[Your task]: Please pick out every line of the data below that contains the string "Time", and copy each one. Case counts when matching.

━━ Provided material ━━

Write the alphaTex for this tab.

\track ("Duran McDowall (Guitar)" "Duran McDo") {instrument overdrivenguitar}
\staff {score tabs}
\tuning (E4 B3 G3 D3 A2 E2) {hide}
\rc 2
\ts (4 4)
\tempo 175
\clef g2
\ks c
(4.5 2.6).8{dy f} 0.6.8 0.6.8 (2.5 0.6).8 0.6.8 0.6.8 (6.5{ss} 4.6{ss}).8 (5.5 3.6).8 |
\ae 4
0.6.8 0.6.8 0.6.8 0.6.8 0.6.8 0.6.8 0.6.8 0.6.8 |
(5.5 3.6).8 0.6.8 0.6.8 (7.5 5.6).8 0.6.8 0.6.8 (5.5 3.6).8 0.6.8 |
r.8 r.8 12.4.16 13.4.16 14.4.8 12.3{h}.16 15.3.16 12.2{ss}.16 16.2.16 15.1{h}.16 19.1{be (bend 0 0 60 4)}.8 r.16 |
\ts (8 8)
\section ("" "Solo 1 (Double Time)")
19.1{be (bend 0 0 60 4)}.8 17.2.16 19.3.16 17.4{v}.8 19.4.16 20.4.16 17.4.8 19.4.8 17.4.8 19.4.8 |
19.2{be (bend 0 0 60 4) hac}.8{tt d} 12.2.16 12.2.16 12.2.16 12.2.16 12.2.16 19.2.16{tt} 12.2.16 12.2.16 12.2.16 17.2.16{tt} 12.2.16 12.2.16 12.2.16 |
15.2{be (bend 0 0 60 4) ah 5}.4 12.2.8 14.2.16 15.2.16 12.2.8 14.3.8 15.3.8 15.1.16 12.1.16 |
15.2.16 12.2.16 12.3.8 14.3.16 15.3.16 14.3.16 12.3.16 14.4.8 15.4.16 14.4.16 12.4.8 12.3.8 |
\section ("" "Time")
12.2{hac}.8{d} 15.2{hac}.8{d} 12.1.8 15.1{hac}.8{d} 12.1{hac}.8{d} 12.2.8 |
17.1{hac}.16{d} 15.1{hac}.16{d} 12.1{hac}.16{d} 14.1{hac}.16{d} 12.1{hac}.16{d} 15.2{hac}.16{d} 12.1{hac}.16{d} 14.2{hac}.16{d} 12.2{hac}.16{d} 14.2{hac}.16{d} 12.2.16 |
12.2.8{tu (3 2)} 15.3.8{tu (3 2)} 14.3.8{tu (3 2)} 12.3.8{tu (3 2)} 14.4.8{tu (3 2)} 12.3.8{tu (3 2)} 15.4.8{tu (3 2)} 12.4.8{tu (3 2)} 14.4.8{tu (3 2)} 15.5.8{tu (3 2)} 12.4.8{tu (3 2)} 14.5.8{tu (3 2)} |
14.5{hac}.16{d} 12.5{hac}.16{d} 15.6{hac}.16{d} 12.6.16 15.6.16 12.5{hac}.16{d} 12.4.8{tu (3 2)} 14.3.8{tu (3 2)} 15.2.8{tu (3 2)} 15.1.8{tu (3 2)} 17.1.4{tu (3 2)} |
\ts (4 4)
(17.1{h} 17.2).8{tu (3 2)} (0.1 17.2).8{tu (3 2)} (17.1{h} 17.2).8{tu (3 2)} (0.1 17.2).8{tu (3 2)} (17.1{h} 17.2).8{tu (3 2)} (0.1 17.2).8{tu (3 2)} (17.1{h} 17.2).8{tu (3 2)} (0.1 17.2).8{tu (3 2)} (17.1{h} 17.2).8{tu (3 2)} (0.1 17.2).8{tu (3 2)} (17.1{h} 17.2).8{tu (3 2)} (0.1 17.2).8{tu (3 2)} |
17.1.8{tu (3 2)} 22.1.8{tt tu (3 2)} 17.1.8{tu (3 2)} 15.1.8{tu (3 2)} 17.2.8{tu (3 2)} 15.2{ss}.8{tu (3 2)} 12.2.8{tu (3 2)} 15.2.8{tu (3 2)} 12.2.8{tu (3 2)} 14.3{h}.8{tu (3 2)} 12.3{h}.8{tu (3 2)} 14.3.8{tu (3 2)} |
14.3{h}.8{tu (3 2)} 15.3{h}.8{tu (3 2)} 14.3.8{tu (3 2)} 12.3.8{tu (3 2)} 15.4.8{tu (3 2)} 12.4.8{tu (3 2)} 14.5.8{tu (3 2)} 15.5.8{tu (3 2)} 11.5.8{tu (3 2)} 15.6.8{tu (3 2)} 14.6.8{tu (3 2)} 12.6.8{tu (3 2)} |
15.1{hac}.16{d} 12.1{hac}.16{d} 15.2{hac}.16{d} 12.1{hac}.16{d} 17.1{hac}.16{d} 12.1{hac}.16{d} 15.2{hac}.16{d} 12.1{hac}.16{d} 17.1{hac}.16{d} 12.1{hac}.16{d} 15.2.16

━━━

[Task response]:
\section ("" "Solo 1 (Double Time)")
\section ("" "Time")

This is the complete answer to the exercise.